(Bloomberg) -- Banco de Sabadell SA has rejected a takeover approach from Banco Bilbao Vizcaya Argentaria SA as too low. The bank’s chief executive officer says he’s certain his strategy can deliver more returns for shareholders.

“Our focus is performance, performance, performance,” Cesar Gonzalez-Bueno said in a conversation, speaking about his defense strategy. “Our share price has risen fivefold over the past four years and was up 60% year-to-date, before the proposal leaked.”

Since BBVA announced its all-stock offer, shares of Spain’s second-biggest lender have lost about 8%. Sabadell, meanwhile, is up 11%. 

While the divergence is driven largely by news of the takeover plans, it may render the proposal less appealing to Sabadell investors. And with a lengthy approval process in store before BBVA can take its offer to shareholders, Sabadell has the time to deliver on its own terms.

 

BBVA has ruled out making the bid more attractive, saying it offers an “exceptionally favorable premium” of 30% over Sabadell’s closing price before news of the takeover approach broke. That premium has now declined to below 10%.  

BBVA has said the proposal offers the chance of “further value creation” by giving Sabadell’s current shareholders a stake of as much as 16% in the combined entity. 

It will take about half a year before the tender formally opens for Sabadell’s shareholders, according to BBVA estimates. Various regulators have to approve the bid and BBVA’s own shareholders will get to vote on it too.

Sabadell’s second-biggest investor, Mexican billionaire David Martinez, supports BBVA’s offer, Bloomerg has reported.

In the meantime, the boost from higher interest rates that both banks enjoyed over the past two years is likely to level off. The European Central Bank is widely expected to start lowering its benchmark rate as soon as next month, potentially cutting into bank earnings. BBVA’s large emerging market exposure to countries such as Mexico, Argentina and Turkey remains a concern and is a source for potential downside for Sabadell shareholders.  

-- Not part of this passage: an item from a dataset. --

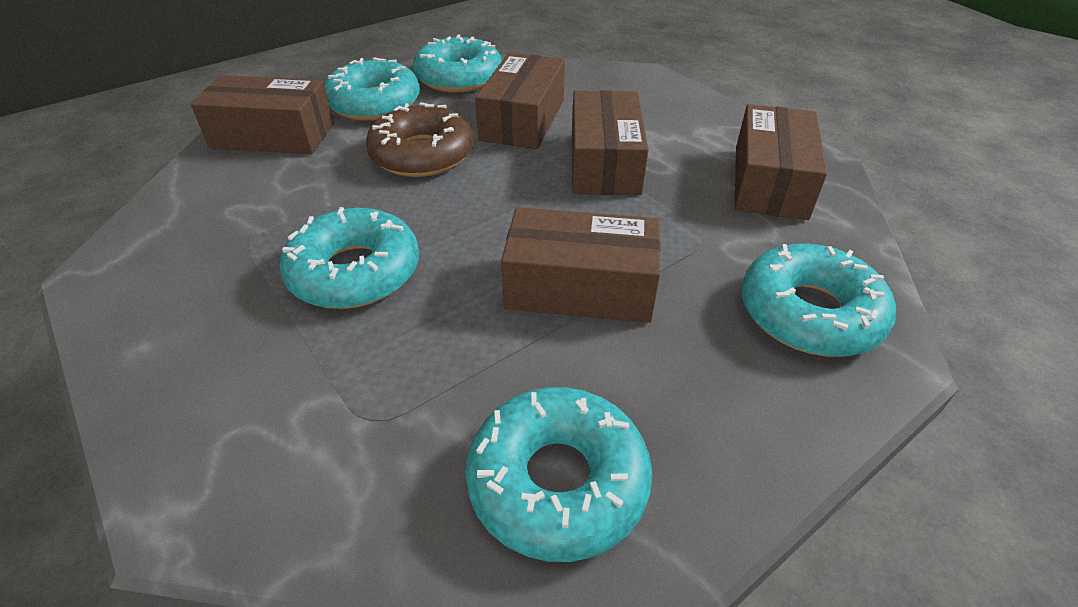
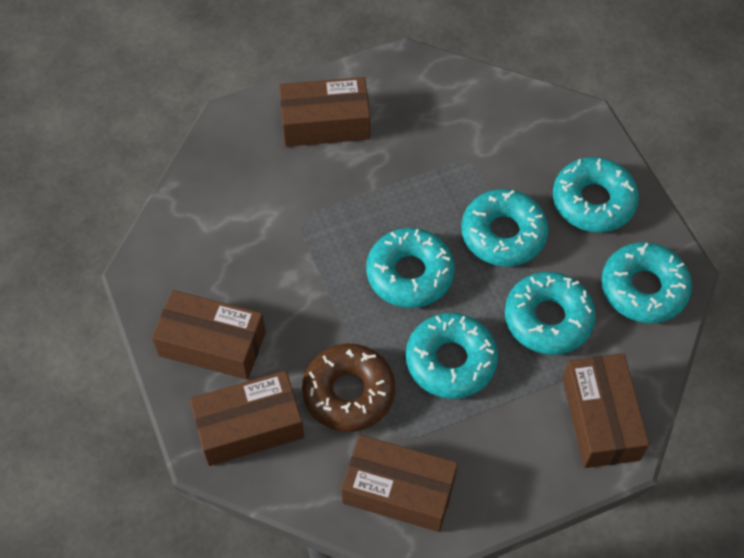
turquoise donut: [280,207,419,309] [324,57,420,121] [413,34,502,93] [465,387,653,562] [741,244,896,357] = 5 -> [366,228,454,308] [406,313,498,399] [461,189,548,266] [505,272,596,355] [553,157,639,232] [601,242,692,323] = 6

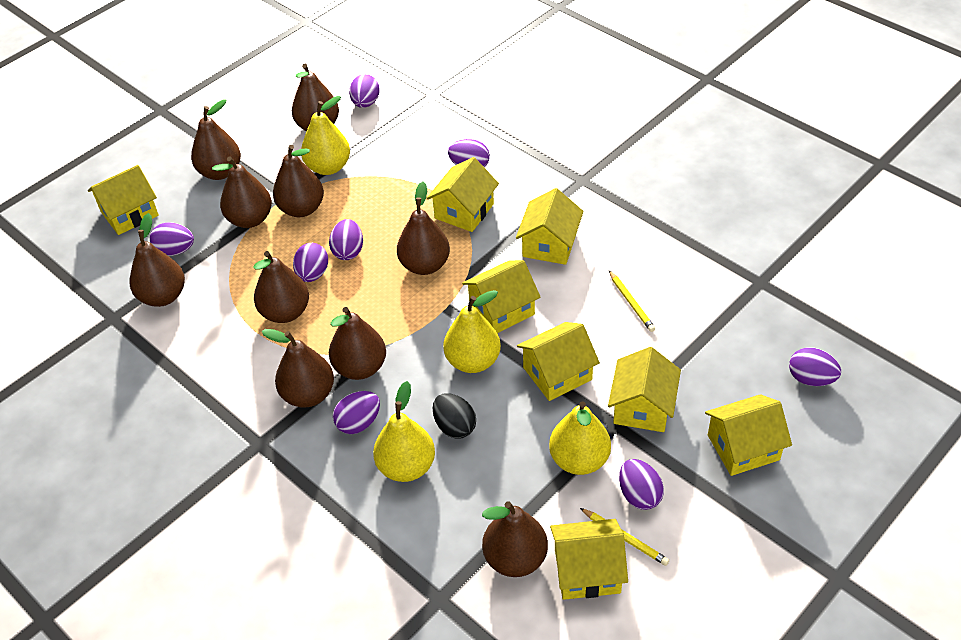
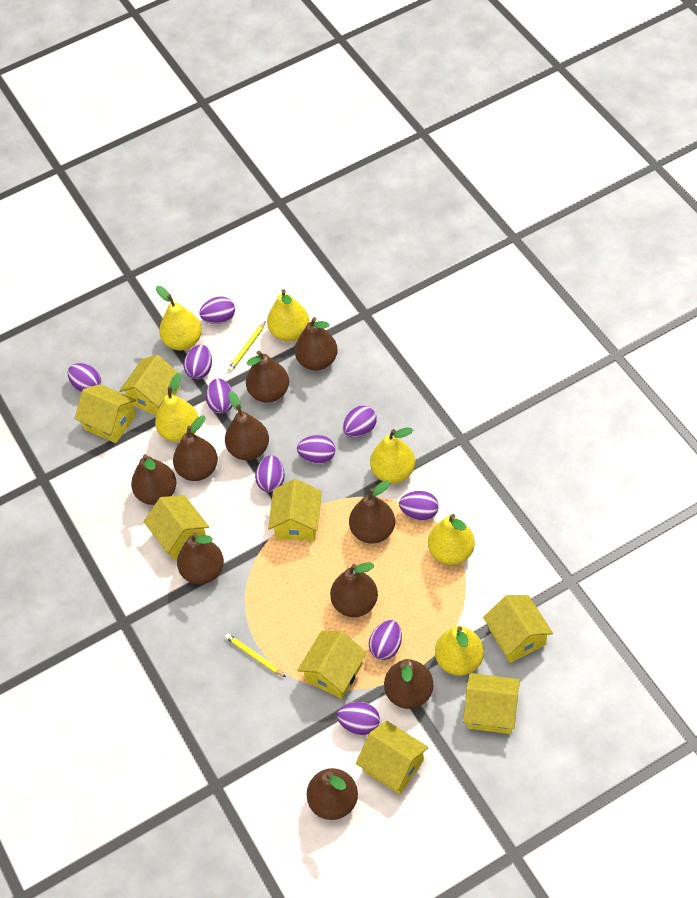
black egg: [433,393,476,439] = 1 -> none = 0
purple egg: [150,222,194,256] [293,243,328,282] [329,219,363,260] [333,391,380,434] [349,74,380,108] [448,139,490,167] [619,459,664,510] [789,347,841,386] = 8 -> [68,363,101,392] [184,345,212,379] [199,297,235,324] [206,379,232,414] [255,455,285,493] [297,435,335,464] [337,702,380,735] [343,406,377,437] [369,620,402,660] [399,491,439,521] = 10
yellow pear: [301,96,350,175] [373,381,435,482] [443,290,501,373] [549,401,611,475] = 4 -> [155,373,199,442] [156,286,202,351] [267,289,309,342] [370,428,415,483] [428,514,475,565] [435,626,484,676] = 6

“Last year was the best year in the history of the bank and we are confident that Sabadell’s profitability will continue to increase,” Gonzalez-Bueno said when asked how much of a problem falling rates will create for the bank. 

He also said he’s “committed to distributing” €2.4 billion ($2.6 billion) in capital to investors through this year and next. Sabadell first made that pledge when it rejected the proposal on May 6. BBVA subsequently said it would take its offer directly to shareholders.

Among the regulators whose approval BBVA needs is Spain’s competition authority CNMC. The Spanish government, which has the power to veto a legal merger, has said it opposes the deal over concerns it would exacerbate concentration in its banking market. In Spain, Sabadell has more than 12% market share in lending to small and medium-sized companies while BBVA has 11.5%, according to a May press release. 

If Madrid doesn’t drop its resistance, BBVA could end up with a controlling stake in a bank it can’t consolidate, possibly upending its plans to save €850 million in costs.